From Francis Dana, 1 February 1781 Dana, Francis JA From Francis Dana, 1 February 1781 Dana, Francis Adams, John
From Francis Dana
Paris Feby. 1st. 1781 Hotel Valois, Rue Richelieu My dear Sir

The enclosed letters of our Friend, of the 12th. and 14th. of last Month, the Resolution of Congress of the 12th.1 together with the journals of Congress for Septr. and Octr. and a number of News-97papers down to the 19th. Decr. came to hand yesterday eveng. These, all together, wou'd make a large budget to no good purpose, I have cut out of the papers, every peice of intelligence of which, I imagine, you are not fully informed, and shall send them on, as also the Journals. No person cou'd receive a more sincere satisfaction, than I do, in having an opportunity to forward to you, a Resolution of Congress which reflects so much honor upon you as the distinguished Servant of our Country. I have long been a Witness that it is not unmerited. I wish, to make the matter more certain in my mind, you wou'd inform me of the subject of your letter on which this honourable testimony is grounded, and also of the two papers received in the duplicate.2 A short hint will suffice. I am fearful you are not furnished with a proper key to your cyphers: if that shou'd be the case, I will endeavour to procure one, you know where.3 Mr. Searle and I dined yesterday with the Abbés; they all desire their sincere regards to you, as does Mr. Adinet4 who has just left me. I wrote you yesterday to communicate some news brought from Martinique, &c. Please to inform Messrs. Ingraham and Sigourney, that the Amsterdam Capt. Magee and the Rambler, Capt. Lovett, from Gottenbourgh, are safe arrived: the first at Boston, in 44 days, who carried in with him a prize ship ladened with provisions and dry goods—the last at Beverly in 48. days.5 I think they were concerned in these vessels. Pray let me know when the Commodore will probably sail. I am, dear Sir, with the greatest respect and esteem, your much obliged Friend and obedient humble Servant


P.S. I find no mention in the American Papers of the victory which the British tell us, from a Charlestown Gazette of the 27th.
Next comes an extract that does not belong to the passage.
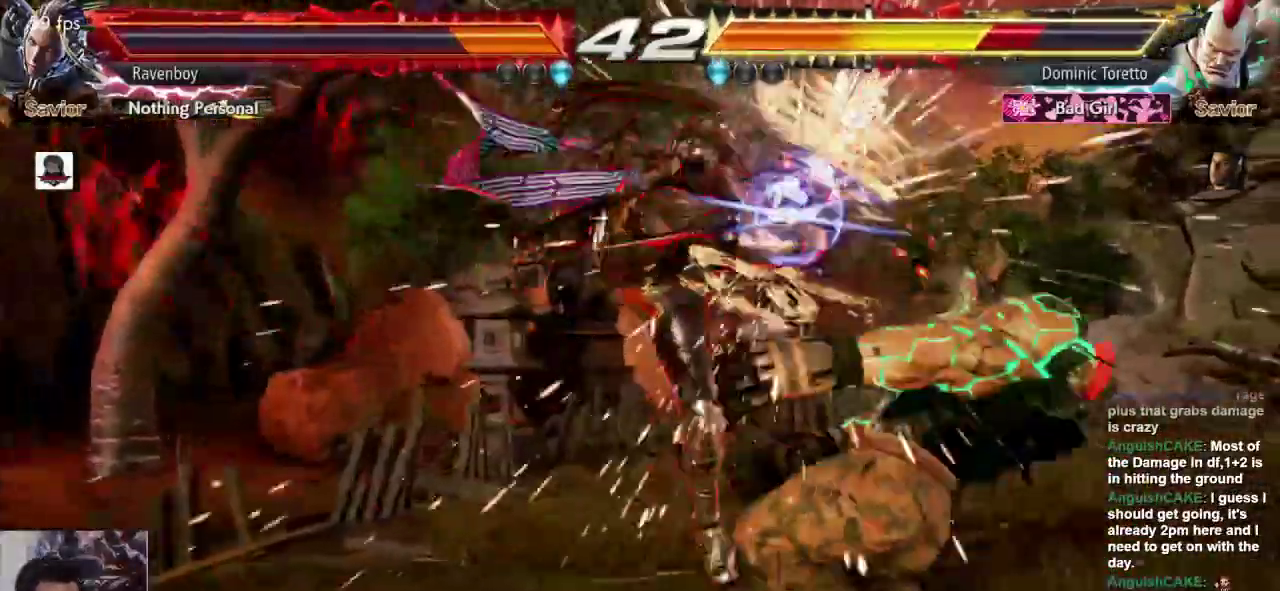
{"buttons": [], "left_stick": "left", "events": [[100, "L1", "down"], [267, "L1", "up"], [267, "left_stick", "center"], [500, "left_stick", "left"]]}
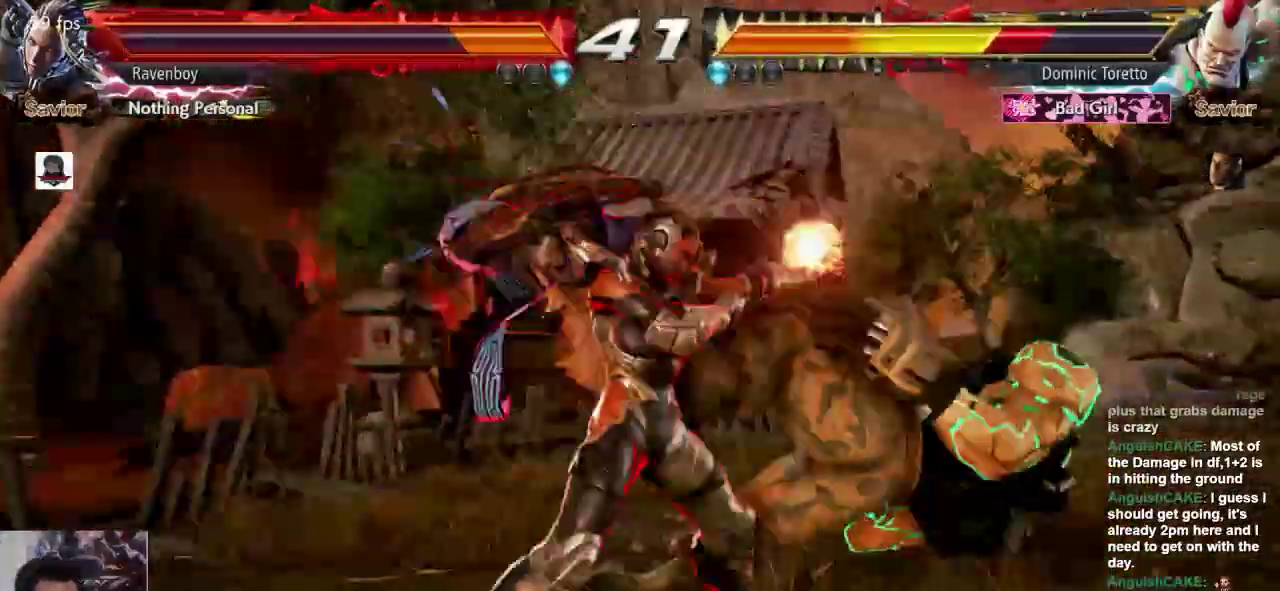
{"buttons": [], "left_stick": "center", "events": [[67, "SQUARE", "down"], [133, "SQUARE", "up"], [200, "left_stick", "center"], [233, "CROSS", "down"], [300, "CROSS", "up"], [383, "SQUARE", "down"], [450, "SQUARE", "up"]]}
Novr.; Tarleton had gained over Genl. Sumpter—'Tis possible it may be true, but not probable.6

RC (Adams Papers).


For James Lovell's letters of 12 and 14 Dec. 1780, his first as a member of the Committee for Foreign Affairs, and Congress' resolution of 12 Dec. 1780, see Lovell's letters of 2 and 6 Jan., and references there, both above.


See JA's letter of 26 June 1780 to the president of Congress (vol. 9:477–479).


Dana refers to the cipher Lovell used to encrypt parts of his letter of 14 December. The source for a “proper key” was probably Benjamin Franklin. For Lovell's cipher and the difficulties that JA had in using it, see vol. 9:271–272; Adams Family Correspondence , 4:393–399.


For Addenet, who had served JA as a translator, see vol. 9:411–412.


The Massachusetts privateers Amsterdam, Capt. James Magee, and Rambler, Capt. Benjamin Lovett, reached their respective ports on 14 Nov. 1780 (Independent Chronicle, 16 Nov. 1780; Allen, Mass. Privateers , p. 74, 248).


For a report on the battle at Blackstock Plantation, S.C., on 20 Nov., see Thomas Digges' letter of 9 Jan. , calendared above.